#### About this task
With the images set aside, retype every record below character for character.

---

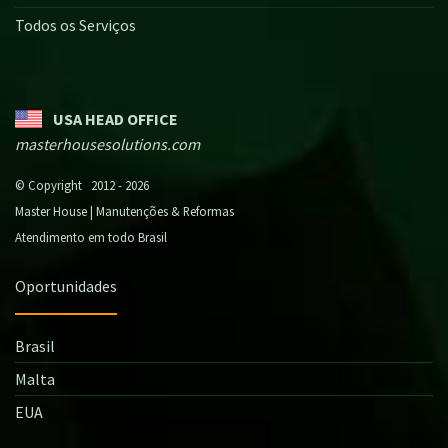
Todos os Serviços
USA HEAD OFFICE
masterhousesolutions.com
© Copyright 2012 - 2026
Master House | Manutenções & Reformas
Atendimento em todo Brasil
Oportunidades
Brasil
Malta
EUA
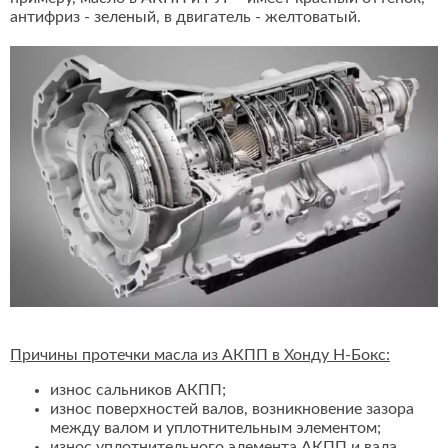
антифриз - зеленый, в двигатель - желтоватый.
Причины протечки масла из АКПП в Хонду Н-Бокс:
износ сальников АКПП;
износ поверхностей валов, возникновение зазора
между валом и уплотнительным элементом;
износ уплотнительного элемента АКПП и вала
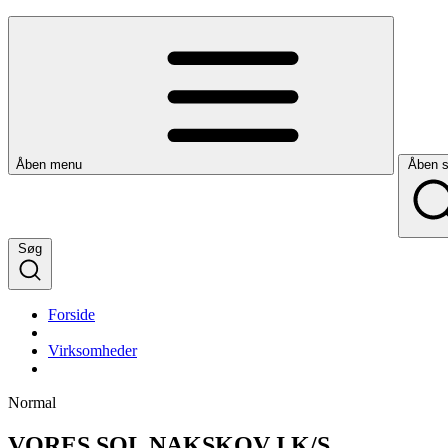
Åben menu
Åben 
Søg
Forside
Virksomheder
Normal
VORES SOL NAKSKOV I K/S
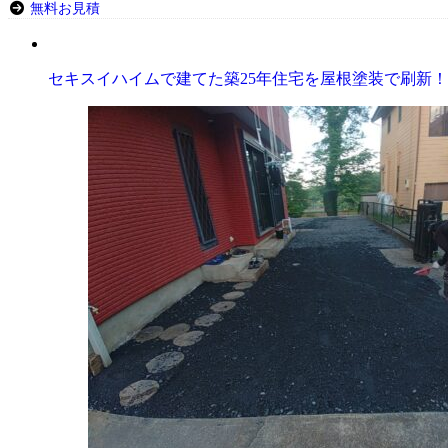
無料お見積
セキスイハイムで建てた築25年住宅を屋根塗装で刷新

---

#### Exercise response
Todos os Serviços
USA HEAD OFFICE
masterhousesolutions.com
© Copyright 2012 - 2026
Master House | Manutenções & Reformas
Atendimento em todo Brasil
Oportunidades
Brasil
Malta
EUA
антифриз - зеленый, в двигатель - желтоватый.
Причины протечки масла из АКПП в Хонду Н-Бокс:
износ сальников АКПП;
износ поверхностей валов, возникновение зазора
между валом и уплотнительным элементом;
износ уплотнительного элемента АКПП и вала
Åben menu
Åben 
Søg
Forside
Virksomheder
Normal
VORES SOL NAKSKOV I K/S
無料お見積
セキスイハイムで建てた築25年住宅を屋根塗装で刷新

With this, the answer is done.